-- PROVIDED RECORDS follows --
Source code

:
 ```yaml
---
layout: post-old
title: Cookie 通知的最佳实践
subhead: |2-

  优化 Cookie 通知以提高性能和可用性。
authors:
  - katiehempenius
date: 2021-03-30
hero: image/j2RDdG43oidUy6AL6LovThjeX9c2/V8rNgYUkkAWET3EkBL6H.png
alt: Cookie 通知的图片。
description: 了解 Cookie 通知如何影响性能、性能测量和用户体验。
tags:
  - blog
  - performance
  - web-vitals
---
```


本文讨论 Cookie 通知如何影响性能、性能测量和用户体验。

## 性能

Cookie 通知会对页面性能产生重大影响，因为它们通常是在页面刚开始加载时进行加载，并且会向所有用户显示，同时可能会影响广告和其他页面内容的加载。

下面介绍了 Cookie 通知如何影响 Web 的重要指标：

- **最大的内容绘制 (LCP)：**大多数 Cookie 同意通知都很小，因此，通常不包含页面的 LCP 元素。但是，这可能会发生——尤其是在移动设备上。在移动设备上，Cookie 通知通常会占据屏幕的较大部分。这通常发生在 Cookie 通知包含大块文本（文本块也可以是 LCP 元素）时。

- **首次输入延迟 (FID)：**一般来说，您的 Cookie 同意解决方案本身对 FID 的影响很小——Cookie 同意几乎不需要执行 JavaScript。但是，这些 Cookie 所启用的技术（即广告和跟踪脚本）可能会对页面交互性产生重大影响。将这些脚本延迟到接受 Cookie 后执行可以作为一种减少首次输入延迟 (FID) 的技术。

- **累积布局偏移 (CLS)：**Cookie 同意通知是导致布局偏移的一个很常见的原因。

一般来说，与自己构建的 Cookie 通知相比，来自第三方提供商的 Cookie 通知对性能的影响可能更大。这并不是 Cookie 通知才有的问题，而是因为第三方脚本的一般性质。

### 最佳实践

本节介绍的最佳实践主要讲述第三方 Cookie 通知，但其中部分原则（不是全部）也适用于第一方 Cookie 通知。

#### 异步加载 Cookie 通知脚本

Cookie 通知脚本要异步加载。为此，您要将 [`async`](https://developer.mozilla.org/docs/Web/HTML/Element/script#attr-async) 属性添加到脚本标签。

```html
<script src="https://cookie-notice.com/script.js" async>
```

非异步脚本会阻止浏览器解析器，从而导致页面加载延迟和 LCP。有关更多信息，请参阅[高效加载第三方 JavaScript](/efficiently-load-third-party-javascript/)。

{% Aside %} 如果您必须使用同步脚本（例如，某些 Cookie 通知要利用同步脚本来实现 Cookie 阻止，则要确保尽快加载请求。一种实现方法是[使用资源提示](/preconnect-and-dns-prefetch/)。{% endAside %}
-- PROVIDED RECORDS concluded --
# PROBLEM DETAILS:
In the data above, how many lines hold the word "https"? Give only the number.

# ANSWER BOX:
2